Assignment: With nothing added and nothing dropped, write out all of the entries below.

Material to process:

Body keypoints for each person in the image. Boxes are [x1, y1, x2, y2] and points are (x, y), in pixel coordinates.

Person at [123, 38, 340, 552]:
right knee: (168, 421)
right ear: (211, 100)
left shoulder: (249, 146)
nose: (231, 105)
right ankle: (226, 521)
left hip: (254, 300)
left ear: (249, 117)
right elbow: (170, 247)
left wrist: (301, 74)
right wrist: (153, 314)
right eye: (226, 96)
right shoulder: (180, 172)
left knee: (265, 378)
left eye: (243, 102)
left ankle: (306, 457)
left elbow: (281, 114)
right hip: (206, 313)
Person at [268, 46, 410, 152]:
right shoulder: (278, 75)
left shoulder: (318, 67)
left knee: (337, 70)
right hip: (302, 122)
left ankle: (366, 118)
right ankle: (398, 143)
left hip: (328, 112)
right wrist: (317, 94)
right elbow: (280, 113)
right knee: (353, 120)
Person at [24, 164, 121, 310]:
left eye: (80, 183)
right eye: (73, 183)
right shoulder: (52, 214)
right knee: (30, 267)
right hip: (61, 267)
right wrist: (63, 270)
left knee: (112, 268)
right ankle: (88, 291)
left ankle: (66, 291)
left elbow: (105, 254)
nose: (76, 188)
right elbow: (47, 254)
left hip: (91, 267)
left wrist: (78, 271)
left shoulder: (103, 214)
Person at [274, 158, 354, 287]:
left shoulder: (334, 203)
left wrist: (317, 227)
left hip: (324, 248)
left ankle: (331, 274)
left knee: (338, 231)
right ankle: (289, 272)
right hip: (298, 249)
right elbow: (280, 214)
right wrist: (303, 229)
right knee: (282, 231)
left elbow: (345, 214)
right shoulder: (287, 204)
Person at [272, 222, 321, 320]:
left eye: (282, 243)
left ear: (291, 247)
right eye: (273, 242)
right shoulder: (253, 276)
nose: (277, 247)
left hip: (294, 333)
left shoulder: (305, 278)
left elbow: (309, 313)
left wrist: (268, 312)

Response to the exercise:
Body keypoints for each person in the image. Boxes are [x1, y1, x2, y2] and points are (x, y), in pixel coordinates.

Person at [123, 38, 340, 552]:
right knee: (168, 421)
right ear: (211, 100)
left shoulder: (249, 146)
nose: (231, 105)
right ankle: (226, 521)
left hip: (254, 300)
left ear: (249, 117)
right elbow: (170, 247)
left wrist: (301, 74)
right wrist: (153, 314)
right eye: (226, 96)
right shoulder: (180, 172)
left knee: (265, 378)
left eye: (243, 102)
left ankle: (306, 457)
left elbow: (281, 114)
right hip: (206, 313)
Person at [268, 46, 410, 152]:
right shoulder: (278, 75)
left shoulder: (318, 67)
left knee: (337, 70)
right hip: (302, 122)
left ankle: (366, 118)
right ankle: (398, 143)
left hip: (328, 112)
right wrist: (317, 94)
right elbow: (280, 113)
right knee: (353, 120)
Person at [24, 164, 121, 310]:
left eye: (80, 183)
right eye: (73, 183)
right shoulder: (52, 214)
right knee: (30, 267)
right hip: (61, 267)
right wrist: (63, 270)
left knee: (112, 268)
right ankle: (88, 291)
left ankle: (66, 291)
left elbow: (105, 254)
nose: (76, 188)
right elbow: (47, 254)
left hip: (91, 267)
left wrist: (78, 271)
left shoulder: (103, 214)
Person at [274, 158, 354, 287]:
left shoulder: (334, 203)
left wrist: (317, 227)
left hip: (324, 248)
left ankle: (331, 274)
left knee: (338, 231)
right ankle: (289, 272)
right hip: (298, 249)
right elbow: (280, 214)
right wrist: (303, 229)
right knee: (282, 231)
left elbow: (345, 214)
right shoulder: (287, 204)
Person at [272, 222, 321, 320]:
left eye: (282, 243)
left ear: (291, 247)
right eye: (273, 242)
right shoulder: (253, 276)
nose: (277, 247)
left hip: (294, 333)
left shoulder: (305, 278)
left elbow: (309, 313)
left wrist: (268, 312)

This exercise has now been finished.